Timothy Garton Ash schenkt uns folgende Geschichte über die Europäer, die im Fünfländereck leben: Ein Einwohner der Kleinstadt Mukatschewo erzählt einem Besucher, dass er in Österreich-Ungarn auf die Welt kam, das Alphabet lernte er in tschechoslowakischen Schulen, geheiratet hat er in Ungarn, am längsten hat er in der Sowjet-Union gearbeitet und die Rente genießt er in der Ukraine.“Sie sind viel gereist!“, kommentiert der Besucher. „Nein“, antwortet der alte Mann, ich habe Mukatschewo (heute Ukraine) nie verlassen.“
„Bildung, Bildung und nochmals Bildung! Verstanden? Ohne sie bist Du gar nichts. Ohne sie wirst du immer denken, es ist normal, wenn du mit deiner Schwester Verkehr hast, und ein Grund, sich in der Stadt zu brüsten. Oder wenn du’s mit einem Schaf machst. Sag mal, wie heißt das in der Sprache, ein Schaf ficken?“, fragt Pawel den Menschenhändler, der ihm mit der Pistole den Weg zeigt und als Antwort eine Kugel aus der „Skorpion“ am Ohrläppchen vorbeischießt. Schon haut Wladek den Typen aus dem Fahrerhaus auf die Straße.
Stasiuk schreibt nicht mit dem Zeigefinger des Besserwissers. Er entfaltet den Alltag der Menschen in Mitteleuropa in der 3D-Version der Autoren von Format: Humor, Poesie, Stil. Literatur als Kino. Magie des Wortes. Der Pole zeichnet uns den Handelskosmos in Mitteleuropa mit dem Skalpell seiner Beobachtungsgabe. Spannend ist, wie die Faszination der westlichen Produkte von ihren chinesischen Nachahmern ersetzt wurde. Das Fernsehen wirkt wie ein Tsunami aus virtuellen Bildern, die sofort von einer realen Untergrundmarktwirtschaft abgelöst werden, im weiten China produziert. Die müden Talkshows über die Globalisierung wirken wie Weihnachtsmärchen aus einer anderen Welt. Überall sind Verbrecher am Werk, die die Demokraten im Schach halten.

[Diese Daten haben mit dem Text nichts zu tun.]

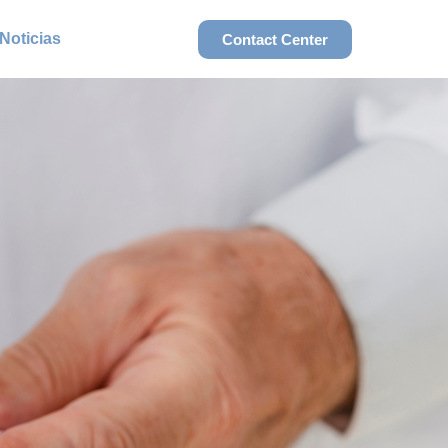
Noticias
Contact Center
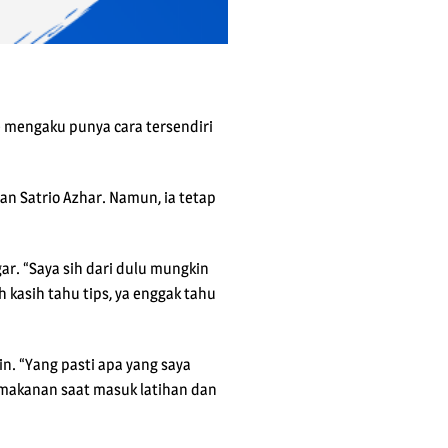
 mengaku punya cara tersendiri
an Satrio Azhar. Namun, ia tetap
ar. “Saya sih dari dulu mungkin
h kasih tahu tips, ya enggak tahu
in. “Yang pasti apa yang saya
at makanan saat masuk latihan dan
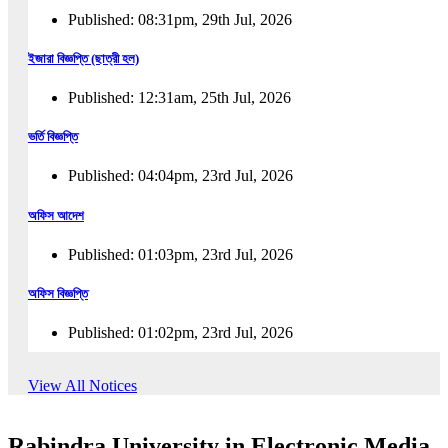
Published: 08:31pm, 29th Jul, 2026
ইজারা বিজ্ঞপ্তি (ছাত্রী হল)
Published: 12:31am, 25th Jul, 2026
ভর্তি বিজ্ঞপ্তি
Published: 04:04pm, 23rd Jul, 2026
অফিস আদেশ
Published: 01:03pm, 23rd Jul, 2026
অফিস বিজ্ঞপ্তি
Published: 01:02pm, 23rd Jul, 2026
পুনঃভর্তি বিজ্ঞপ্তি
View All Notices
Published: 02:57pm, 22nd Jul, 2026
Rabindra University in Electronic Media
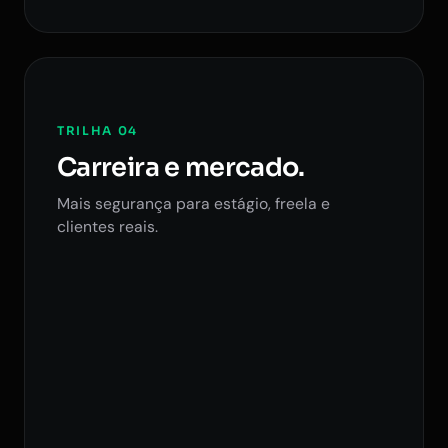
TRILHA 04
Carreira e mercado.
Mais segurança para estágio, freela e
clientes reais.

Während die Rating-Agenturen wie Finanzastrologen die Staaten ins Schwanken bringen, sitzen die Bürger in der Falle. Stasiuk beschreibt seine Landleute gnadenlos. „Es ist noch nicht lange her, da haben sie Dinge fürs ganze Leben gekauft. Und jetzt kommt ihnen in den Sinn, dass sie neue Schuhe wollen ... die Händler ziehen sie am Ärmel, hier ist es noch billiger … und schließlich gehen sie mit dem Ergebnis einer chemischen Reaktion in der Plastiktüte nach Haus und wundern sich, wenn nach einer Stunde in diesen Schuhen ihre Plattfüße stinken wie faule Eier.“ Die einzige frohe Botschaft des Buchs ist die Rebellion von Pawel und Wladek, als sie den Chef der Menschenhändler in seinem Schloss in Transkarpatien besuchen.Die Kandidaten für den Westen sind wie Tiere in einem Stall eingesperrt. Beide Freunde schaffen es, den „Grauen“ zu eliminieren und die Reisenden zu befreien, aber für wie lange? Aber die Mühle der Menschenverachtung läuft wie geschmiert weiter. Das Wasser der Demokratie bleibt trüb.